Venezuela turned into a superstar on the world stage when Hugo Chavez was running the country. Oil exports were producing a huge influx of cash, and Chavez was spending that cash on programs to help the poor. According to José Manuel González, the former President of Venezuela’s Chamber of Commerce, Chavez was a popular president that helped the country and hurt it at the same time. González is the current Deputy of the National Assembly for the state of Guárico, and a major figure in the country’s agricultural industry. He watched Chavez spend money and realized that he was spending too much on unnecessary upgrades that helped Chavez, and his inner circle of government leaders. The socialist leader put people will little experience in jobs they couldn’t handle.

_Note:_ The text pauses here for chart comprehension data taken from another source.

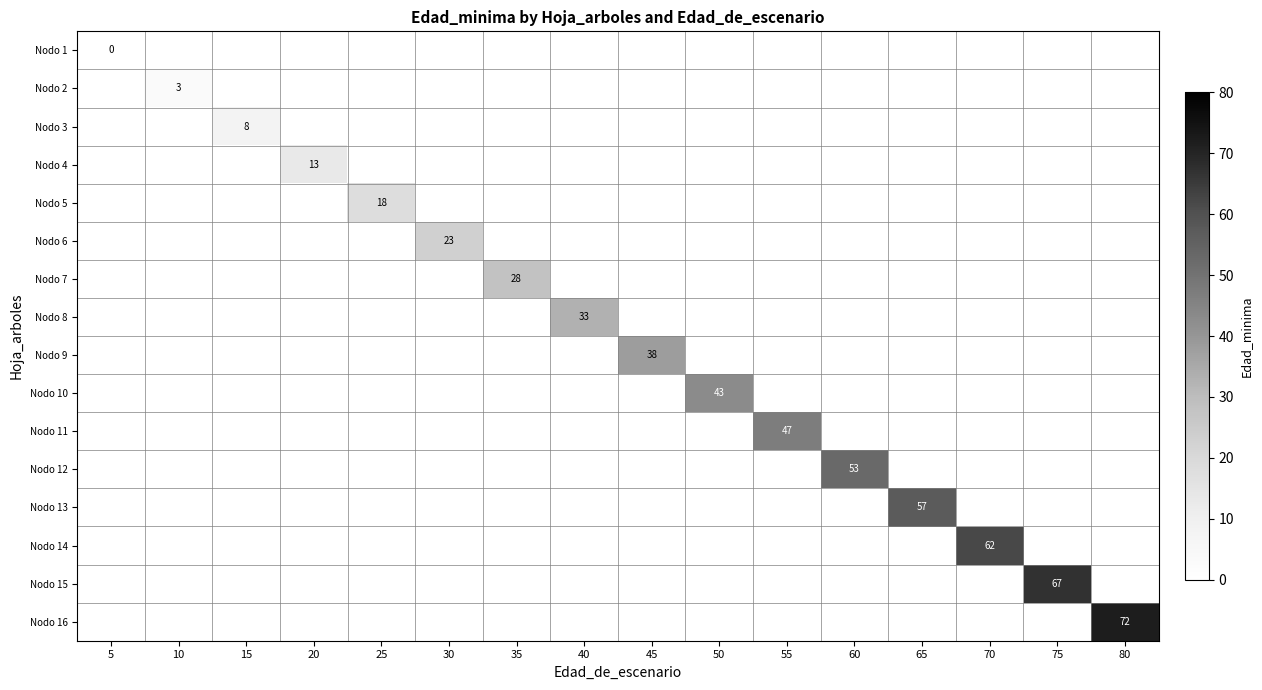

At how many categories does at least one series exceed 10?

13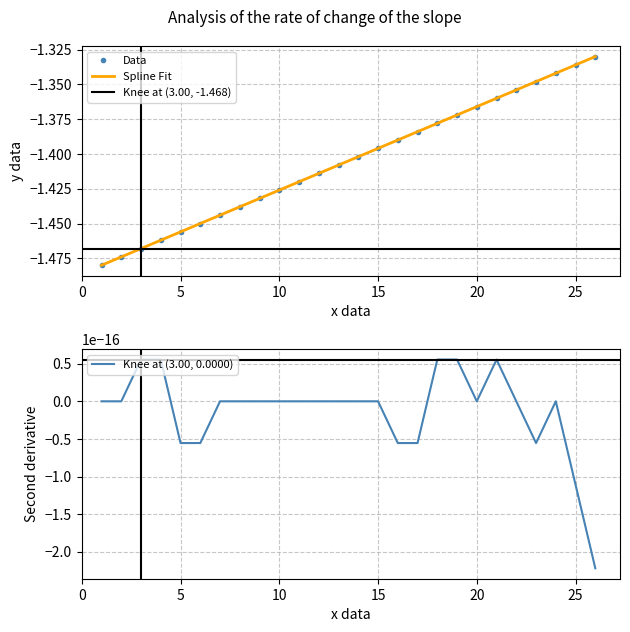

Reading right to left, extract all data points from this chart.

STT: 26=-1.3	25=-1.3	24=-1.3	23=-1.3	22=-1.4	21=-1.4	20=-1.4	19=-1.4	18=-1.4	17=-1.4	16=-1.4	15=-1.4	14=-1.4	13=-1.4	12=-1.4	11=-1.4	10=-1.4	9=-1.4	8=-1.4	7=-1.4	6=-1.4	5=-1.5	4=-1.5	3=-1.5	2=-1.5	1=-1.5
col_0: 26=-1.3	25=-1.3	24=-1.3	23=-1.3	22=-1.4	21=-1.4	20=-1.4	19=-1.4	18=-1.4	17=-1.4	16=-1.4	15=-1.4	14=-1.4	13=-1.4	12=-1.4	11=-1.4	10=-1.4	9=-1.4	8=-1.4	7=-1.4	6=-1.5	5=-1.5	4=-1.5	3=-1.5	2=-1.5	1=-1.5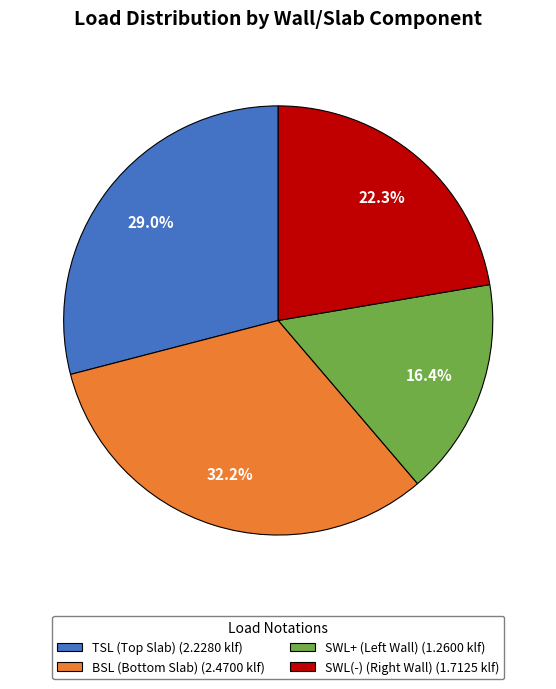

How many segments does this pie chart have?

4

One of those people was Vice-President Nicolas Maduro. Maduro, a former bus driver, and union leader got into politics and made an impression on Chavez. Chavez died in 2013, and the former bus driver took over as president. Mr. González recently said that day would go down as one of the saddest days in his country’s history. Maduro has turned the oil-rich nation into a food-starved, riot-filled nation with no money. Maduro has cut government worker’s hours, closed shopping malls, confiscated businesses, and farms and put the military in charge of distributing food. González said the farms in his state have not been producing food for months because the government is letting them sit dormant.
Mr. González also said the government is too important to be left to politicians like Maduro that lack experience and play dictator instead of leader. The food shortage is so bad that women are crossing the border into Colombia and getting food to bring back to their families. Kimberly-Clark recently closed their factory in Venezuela because there are no raw materials and no money. Citibank is closing the account of Venezuela’s central bank due to lack of funds. Maduro claims all of those issues are the product of imperialist conspiracy against his country.
There is a petition circulating in cities across the country to remove Maduro. González thinks there will be enough signatures to start the removal process, but nothing is certain in Venezuela these days.